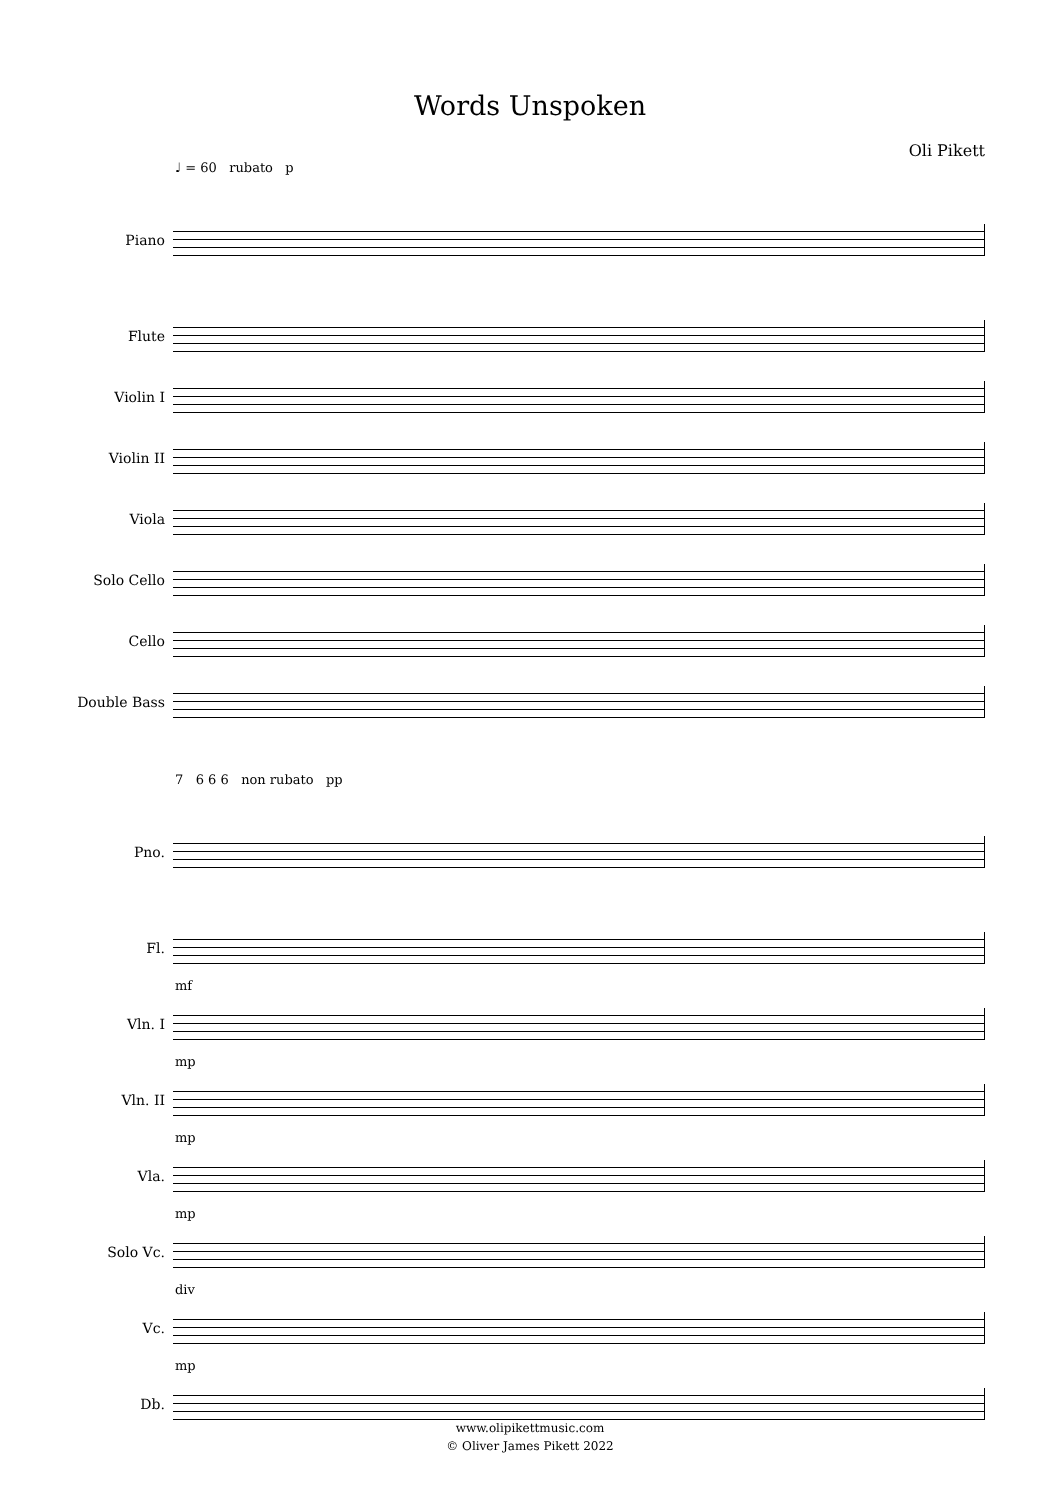Words Unspoken
Oli Pikett
♩ = 60 rubato p
Piano
Flute
Violin I
Violin II
Viola
Solo Cello
Cello
Double Bass
7 6 6 6 non rubato pp
Pno.
Fl.
mf
Vln. I
mp
Vln. II
mp
Vla.
mp
Solo Vc.
div
Vc.
mp
Db.
www.olipikettmusic.com
© Oliver James Pikett 2022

**Work to complete**
Begin with the line that contains "60 rubato p" and end with the last line of the data. Repeat those two lines and all between them exactly.

**Output of the exercise**
♩ = 60 rubato p
Piano
Flute
Violin I
Violin II
Viola
Solo Cello
Cello
Double Bass
7 6 6 6 non rubato pp
Pno.
Fl.
mf
Vln. I
mp
Vln. II
mp
Vla.
mp
Solo Vc.
div
Vc.
mp
Db.
www.olipikettmusic.com
© Oliver James Pikett 2022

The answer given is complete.